─── Excerpted records ───

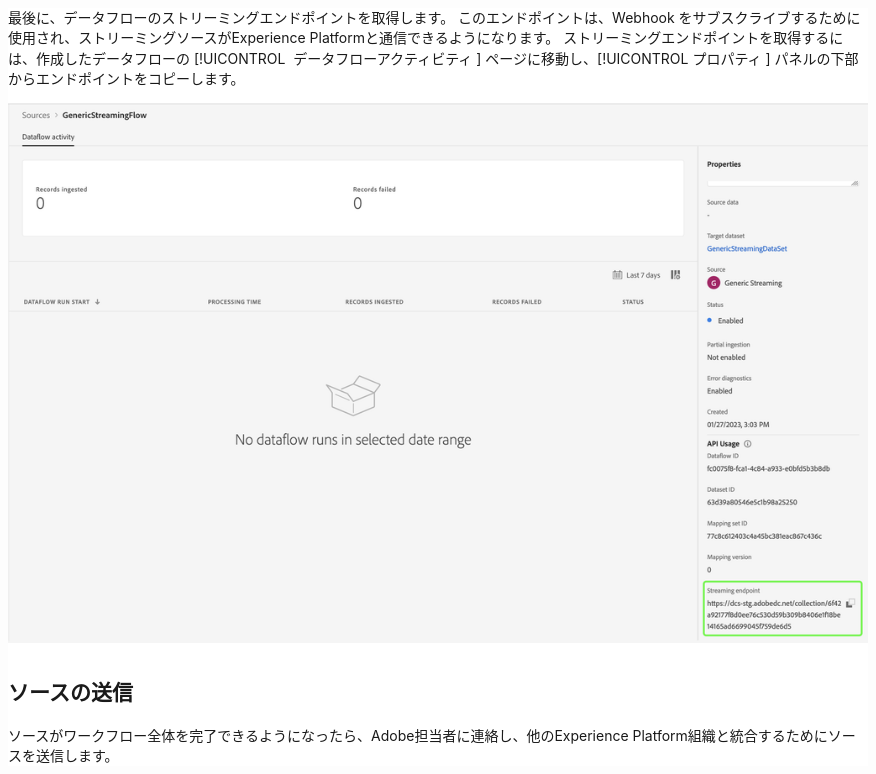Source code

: 最後に、データフローのストリーミングエンドポイントを取得します。 このエンドポイントは、Webhook をサブスクライブするために使用され、ストリーミングソースがExperience Platformと通信できるようになります。 ストリーミングエンドポイントを取得するには、作成したデータフローの [!UICONTROL &#x200B; データフローアクティビティ &#x200B;] ページに移動し、[!UICONTROL &#x200B; プロパティ &#x200B;] パネルの下部からエンドポイントをコピーします。

![&#x200B; データフローアクティビティのストリーミングエンドポイント。](../assets/testing/endpoint-test.png)

## ソースの送信

ソースがワークフロー全体を完了できるようになったら、Adobe担当者に連絡し、他のExperience Platform組織と統合するためにソースを送信します。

───

Repeat all of the material above exactly, leaving out pictures.

▸ Expected answer:
Source code

: 最後に、データフローのストリーミングエンドポイントを取得します。 このエンドポイントは、Webhook をサブスクライブするために使用され、ストリーミングソースがExperience Platformと通信できるようになります。 ストリーミングエンドポイントを取得するには、作成したデータフローの [!UICONTROL &#x200B; データフローアクティビティ &#x200B;] ページに移動し、[!UICONTROL &#x200B; プロパティ &#x200B;] パネルの下部からエンドポイントをコピーします。

![&#x200B; データフローアクティビティのストリーミングエンドポイント。](../assets/testing/endpoint-test.png)

## ソースの送信

ソースがワークフロー全体を完了できるようになったら、Adobe担当者に連絡し、他のExperience Platform組織と統合するためにソースを送信します。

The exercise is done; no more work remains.